# HELP desperately needed



## NC's Mom (Oct 23, 2004)

Hello all~

Sorry I haven't been active in so long. All is fine with me and my two furred ones.

This morning I got a heartbreaking e-mail from a friend of mine. She got a Maltese while teaching in South Korea. I've mentioned him in these forums before...a long time ago. His name is Marshmallow. Years after getting Marshy, my friend fell in love, got married, moved back to the States and now they have a little girl. They are being forced to give him up. This is not due to the economy, but rather due to Marshy's disposition. He has always been super possessive of my friend, has always had a painfully ear-splitting bark that he employs frequently, and has always believed himself to be THE King. Because she loves him so much, my friend has endured a lot of behavior problems from this dog and has tried everything to help him overcome his issues. But, now that she has a small, crawling child, she can no longer put up with his habit of marking things he deems his (especially when they are items the baby will put in her mouth), the way he shrilly barks and refuses to be quiet (nap time is not at all restful for baby who gets slammed into wakefulness frequently), and most of all, the aggression he shows. Marshy can be a very sweet dog and is quite a charmer, but he cannot be around this little girl for her own safety. He has already bitten her finger and her mom fears what could happen next. They've tried to find a vet who will de-bark him, but none will agree to it. And that would still leave the aggression and the toilet issues.

I've dogsat for Marshy in the past. He can be aggressive, charming, manipulative, and sweet all within minutes. He's certainly a character. My friend and I both think that he'd likely do well with an elderly person or elderly couple who spends a great deal of time alone. Someone hard of hearing would most likely find him easier to deal considering his volume and tendency to voice his opinion on just about everything. He loves to cuddle. He doesn't have male/female preference. He has so many good points, but also so many bad points and we all fear that finding someone who will work with him as much as his mother has will be difficult. This is certainly not a dog you can advertise on craigslist and find a good home for. Anyone taking him would need to know exactly what he/she is getting into and it'd probably be best if that person had experience in dealing with dogs like this.

Due to the economy, my friend and her husband have decided to return to Korea to teach. We all think that it would be far better for Marshy to find a new home in America than in Korea (yes, they still eat dogs there), but none of us really know how to go about finding one. 

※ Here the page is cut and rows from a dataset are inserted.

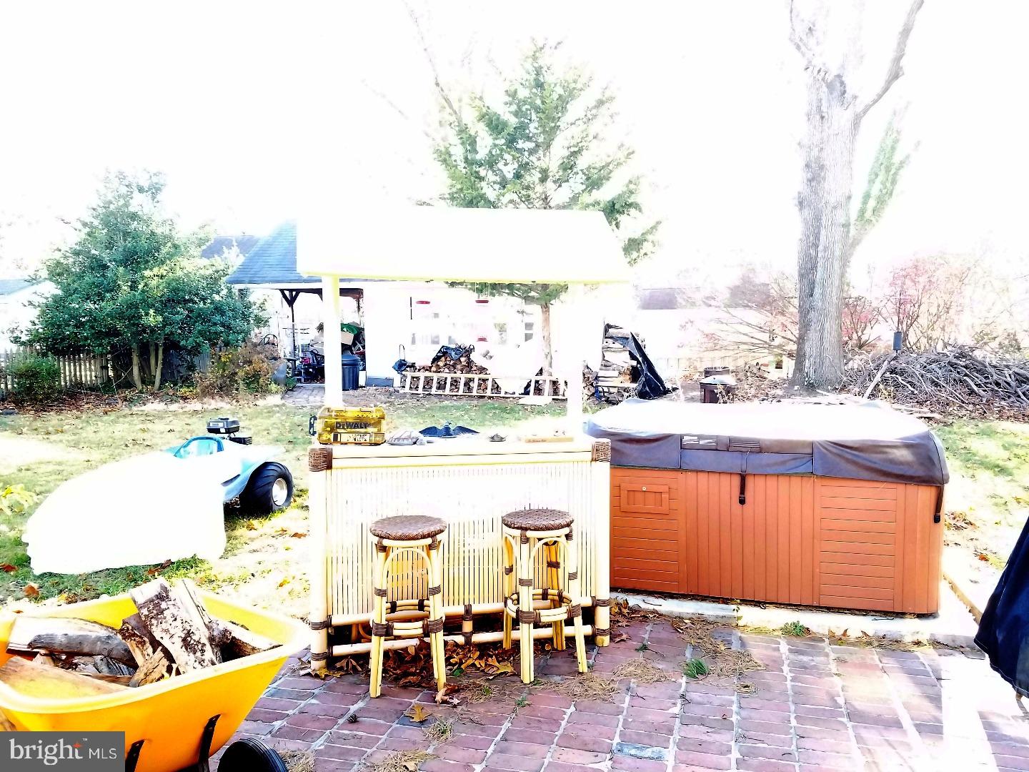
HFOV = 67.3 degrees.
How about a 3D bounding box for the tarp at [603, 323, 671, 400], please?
[{"bbox_3d":[2.330,-0.501,14.491,1.250,1.400,1.100,0,2,9],"label":"tarp"}]

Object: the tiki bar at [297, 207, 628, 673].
[{"bbox_3d":[-0.279,0.176,4.304,1.740,2.350,0.950,0,2,-13],"label":"tiki bar"}]

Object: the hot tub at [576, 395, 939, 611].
[{"bbox_3d":[1.687,0.725,5.656,2.200,1.060,2.150,1,2,17],"label":"hot tub"}]

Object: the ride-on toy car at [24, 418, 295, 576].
[{"bbox_3d":[-2.570,0.720,5.920,1.170,0.770,2.150,0,4,0],"label":"ride-on toy car"}]

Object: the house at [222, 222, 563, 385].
[{"bbox_3d":[-2.103,-2.325,20.948,8.400,4.500,7.200,0,2,9],"label":"house"}]

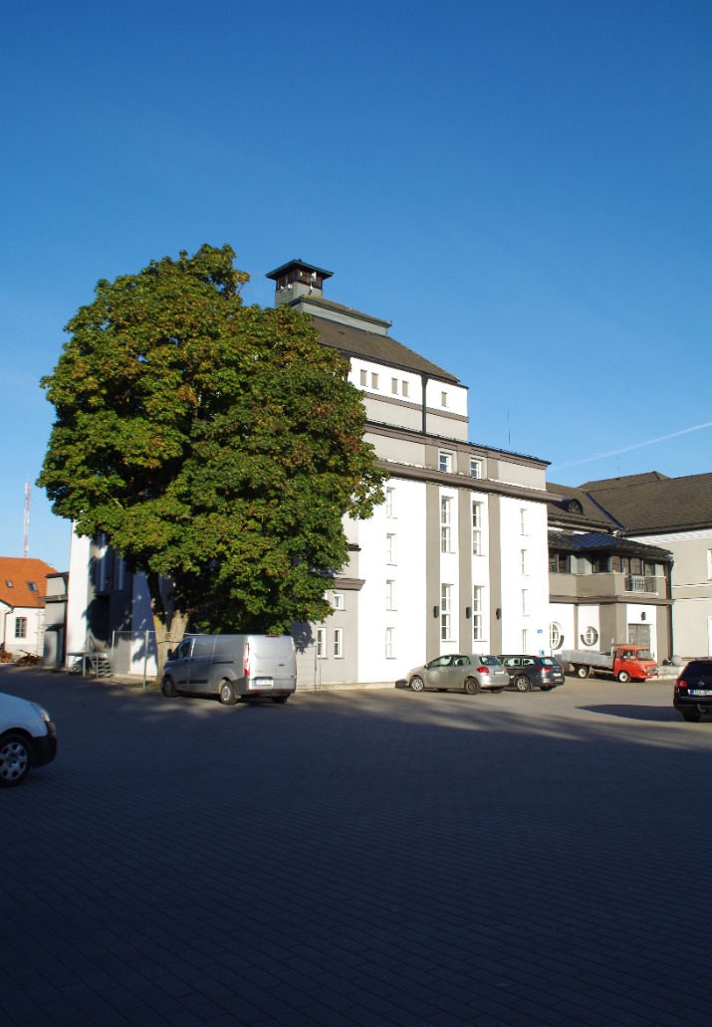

Please, does anyone know of any Maltese rescue organizations or a person who might be able to help?


----------



## NC's Mom (Oct 23, 2004)

Argh...forgot to mention until too late to edit....Marshy has a poodle sister he adores. Naturally, in his own eyes, he's a big, rather buff dog that can hold his own with the big boys. He loves to be around other dogs.

EDIT: Someone just helped me realize knowing the location might be important. They are in Texas right now...El Paso.


----------



## lillykins (Oct 15, 2007)

Northcentral Maltese Rescue (NMR) recently took in 10 puppies from an Amish auction. They're buried.

if you know someone who can foster the dog, Mary Palmer (president of NMR) *may* be able to coordinate the adoption, but I am quite certain that her hands are more than full right now.

there are several other good rescues represented on this forum, among them: American Maltese Association and Southern Comfort Maltese Rescue. perhaps someone will have more useful info than I do.

p.s. Marshy's a DOLL!!


----------



## NC's Mom (Oct 23, 2004)

ARGH~!~! I don't know why I thought they are in El Paso....they AREN'T. They're in Ft. Hood (about an hour from Austin).


----------



## Maidto2Maltese (Oct 19, 2004)

Hi there!!! good to see you!!!


Maybe Southern Comfort Maltese Rescue? 

http://www.scmradoption.com/

BTW sure miss sagas of your two little imps!!!!!!!!! How about giving us some catch-up... and photos!! :biggrin:


----------



## cindy6755 (Mar 20, 2005)

You can contact Southern Comfort Maltese Rescue we have a foster in Texas but I don't know where. I know we are pretty full also


----------



## momtoboo (Jan 30, 2006)

He sure is a cutiepie.


----------